2011-01-12



Risoleta C Pinto Pedro


O SILÊNCIO

Às vezes sento-me num banco de silêncio que tenho em mim . O silêncio é um lugar sustentado por todos os sons. Começo por ouvi-lo, e depois surgem estranhamente longínquos, estranhamente próximos, os mais antigos sons. Cães que me ladraram em pequena, a voz da mãe tão longe e tão perto, um carro, um motor ao virar da esquina, o desejado, o sino de alegria e também o de tristeza, vozes em sussurro no quarto ou na cozinha para eu não ouvir, uma criança a chorar de abandono ou de raiva, um suspiro de alívio, um cântico de trabalho, o ritmo da cigarra no meio do calor, cantos de ciganos, passos anónimos na rua, e depois dos passos, e depois de todos esses conhecidos e por vezes saudosos e às vezes temidos sons, fica uma vibração suspensa não sei de onde, mais antiga do que eu, um som que poderia ser o reflexo sonoro de toda a criação eléctrica do mundo, ou a desejada música das esferas, ou ainda, quem sabe, a silenciosa movimentação sináptica de todas as células do meu cérebro. É uma vibração altíssima, numa oitava muito aguda e num registo que nenhum sopro conseguiria reproduzir, contudo existe, tão ruidosa quanto silenciosa dentro do meu ser.
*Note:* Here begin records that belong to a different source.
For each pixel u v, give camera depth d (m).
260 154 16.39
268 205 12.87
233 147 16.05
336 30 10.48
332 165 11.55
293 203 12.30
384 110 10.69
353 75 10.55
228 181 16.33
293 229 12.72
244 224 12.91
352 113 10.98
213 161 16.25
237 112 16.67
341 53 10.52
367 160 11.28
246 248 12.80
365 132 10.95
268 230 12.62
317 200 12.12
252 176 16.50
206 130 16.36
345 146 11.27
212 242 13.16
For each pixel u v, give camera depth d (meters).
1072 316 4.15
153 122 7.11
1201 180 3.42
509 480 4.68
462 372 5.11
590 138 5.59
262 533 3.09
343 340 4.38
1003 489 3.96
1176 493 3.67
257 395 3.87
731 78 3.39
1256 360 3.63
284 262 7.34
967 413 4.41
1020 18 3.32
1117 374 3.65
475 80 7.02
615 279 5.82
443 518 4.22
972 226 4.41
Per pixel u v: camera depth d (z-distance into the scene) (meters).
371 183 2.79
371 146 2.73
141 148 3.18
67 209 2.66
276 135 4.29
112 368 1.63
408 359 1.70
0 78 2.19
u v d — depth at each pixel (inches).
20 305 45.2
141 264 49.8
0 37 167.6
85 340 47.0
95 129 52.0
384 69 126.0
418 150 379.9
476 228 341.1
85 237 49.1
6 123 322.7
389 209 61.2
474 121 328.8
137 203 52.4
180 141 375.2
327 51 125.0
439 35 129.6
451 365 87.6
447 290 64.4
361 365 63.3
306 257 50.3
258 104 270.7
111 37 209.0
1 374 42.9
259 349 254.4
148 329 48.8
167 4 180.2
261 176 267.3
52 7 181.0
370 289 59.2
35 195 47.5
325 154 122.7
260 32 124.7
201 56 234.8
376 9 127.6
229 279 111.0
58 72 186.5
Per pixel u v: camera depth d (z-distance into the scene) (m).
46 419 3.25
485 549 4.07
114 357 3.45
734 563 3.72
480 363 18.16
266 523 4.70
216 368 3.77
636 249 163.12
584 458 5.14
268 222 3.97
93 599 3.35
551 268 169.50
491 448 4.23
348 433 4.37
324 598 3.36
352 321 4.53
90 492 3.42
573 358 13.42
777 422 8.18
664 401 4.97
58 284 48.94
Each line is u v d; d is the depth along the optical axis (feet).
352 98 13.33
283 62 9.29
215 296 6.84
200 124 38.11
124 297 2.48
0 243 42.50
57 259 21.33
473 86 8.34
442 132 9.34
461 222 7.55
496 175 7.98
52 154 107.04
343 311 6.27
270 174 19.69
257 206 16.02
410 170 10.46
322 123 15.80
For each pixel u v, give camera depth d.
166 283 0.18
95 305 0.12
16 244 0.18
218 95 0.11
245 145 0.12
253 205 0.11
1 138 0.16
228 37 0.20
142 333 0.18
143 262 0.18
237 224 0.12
O seu condutor é o silêncio e o receptor não são os meus ouvidos, mas um órgão que existe em mim e eu não conheço, mas que capta o mais subtil som do Universo. Sem rádio ou outro aparelho que a técnica tenha criado, assim me crio neste Solstício ou Inverno, como receptora universal do som primordial último, interno e eterno.